▸ **Exercise**
Word for word, set down the records and skip each picture.
- Opening Delimiter -
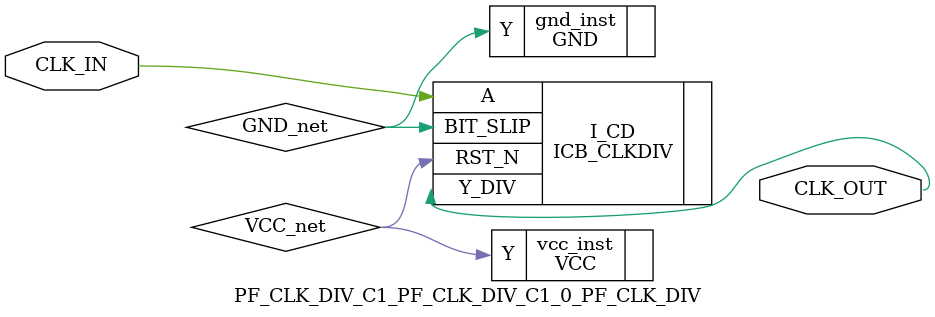
<source format=v>
`timescale 1 ns/100 ps


module PF_CLK_DIV_C1_PF_CLK_DIV_C1_0_PF_CLK_DIV(
       CLK_IN,
       CLK_OUT
    );
input  CLK_IN;
output CLK_OUT;

    wire GND_net, VCC_net;
    
    ICB_CLKDIV #( .DIVIDER(3'b100) )  I_CD (.RST_N(VCC_net), .BIT_SLIP(
        GND_net), .A(CLK_IN), .Y_DIV(CLK_OUT));
    VCC vcc_inst (.Y(VCC_net));
    GND gnd_inst (.Y(GND_net));
    
endmodule

</source>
- Closing Delimiter -
▸ **The answer**
<source format=v>
`timescale 1 ns/100 ps


module PF_CLK_DIV_C1_PF_CLK_DIV_C1_0_PF_CLK_DIV(
       CLK_IN,
       CLK_OUT
    );
input  CLK_IN;
output CLK_OUT;

    wire GND_net, VCC_net;
    
    ICB_CLKDIV #( .DIVIDER(3'b100) )  I_CD (.RST_N(VCC_net), .BIT_SLIP(
        GND_net), .A(CLK_IN), .Y_DIV(CLK_OUT));
    VCC vcc_inst (.Y(VCC_net));
    GND gnd_inst (.Y(GND_net));
    
endmodule

</source>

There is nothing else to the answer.